Josef Bauer’s (1934) work is perhaps the most beautiful (re)discovery of Austrian art. As one of the first concept artists of this country, he linked text with sculpture and body art, experimented with various systems of signs, with visual poetry and objects made of language. Bauer takes time literally, writing elongated letters, a Z and then places a T alongside it. He uses the length of a wall to leave his reduced and analytical trail, a rebus of linguistic philosophy, number theory and pole vaulting – all disciplines of which he is a past master.

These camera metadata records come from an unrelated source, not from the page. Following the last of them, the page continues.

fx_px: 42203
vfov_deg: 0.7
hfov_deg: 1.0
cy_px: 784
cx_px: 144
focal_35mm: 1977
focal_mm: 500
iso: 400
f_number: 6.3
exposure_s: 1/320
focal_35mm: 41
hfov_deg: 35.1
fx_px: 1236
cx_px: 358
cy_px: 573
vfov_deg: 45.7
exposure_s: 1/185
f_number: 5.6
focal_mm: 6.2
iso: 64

Markus Schinwald (1973) choreographs time in a new work group, the Aktuatoren [Actuators]. These are vitrine objects which are placed in niches, openings, gaps or breakthroughs, depending on the architectural characteristics of the exhibition space. They consist of historical tower clock movements, of elegant spools, cranks and cogs. Set in movement electronically, one can hear the suggestive sounds of clockwork. The artist developed The Acruators for his exhibition in the Stockholm Magasin III Museum where they were employed as ‘dance machines’ in a collaboration with the Royal Swedish Ballet.

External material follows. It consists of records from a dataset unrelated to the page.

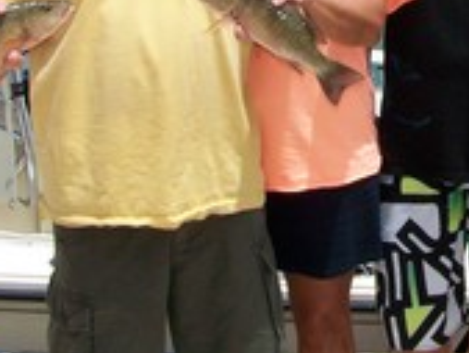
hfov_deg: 21.3
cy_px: 15
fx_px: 1220
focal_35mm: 90
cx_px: 427
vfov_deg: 16.2
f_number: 5.6
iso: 160
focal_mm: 6.3
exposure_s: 1/640
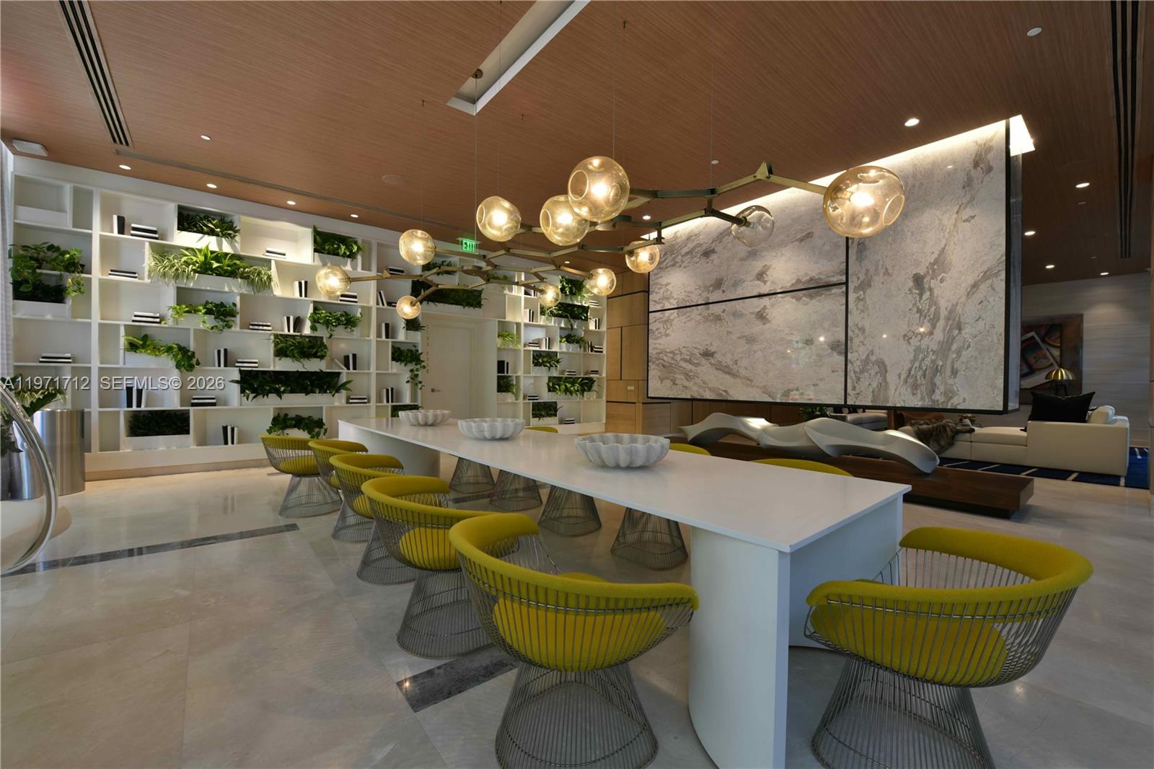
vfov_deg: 81.2
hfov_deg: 104.3
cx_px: 577
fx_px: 449
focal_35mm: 14
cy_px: 384
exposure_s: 1/5
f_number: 10
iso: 200
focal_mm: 14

Austrialian Beatrix Curran (1988) studied at the Academy of Fine Art in Vienna. Music is an essential element of her artistic praxis. Under the nom de plume, ‘Battle-ax’ she will perform ‘4V’s’ (an acronym for the 4th Vienna School) as a viola player. She will be accompanied by Julija Zaharijević, who speaks texts to the music. The work refers to the Schönberg’s and Berg’s legendary Second Vienna School, fleet-footedly passes (perhaps) the Third with electronic musicians from Pulsinger to Tunakan – to land in a present in which the actors on and in front of the stage can no longer be distinguished from one another.
For her sound work Marguerite Humeau (1986) reconstructed the voice of a diva from antiquity: Cleopatra. Plutarch not only described her beauty but also the charm and sweetness of her spoken words. Marguerite Humeau worked with scientists and language laboratories in Cambridge and Paris in order to resurrect Cleopatra’s voice. She questioned historians, musicians, ethnologists and doctors as to how they would describe the voice of the Egyptian It-Girl. As a result of that research Cleopatra’s synthetic voice can now be heard. She sings a love song in the long-lost languages of ancient Egypt which she herself would have spoken.
Characteristic for many of the works in this exhibition is the fact that the conceptual approach taken is not solely based on text and institutional critique. Instead, the strategies are founded on the orchestration of aesthetic experience. And as to the correlation between this exhibition and Armen Avanessian’s theme of acceleration: the past embraced by the present, with our memory not mirroring the past but rather reinventing it. History is never finished but rather conjures in the present an echo of the future.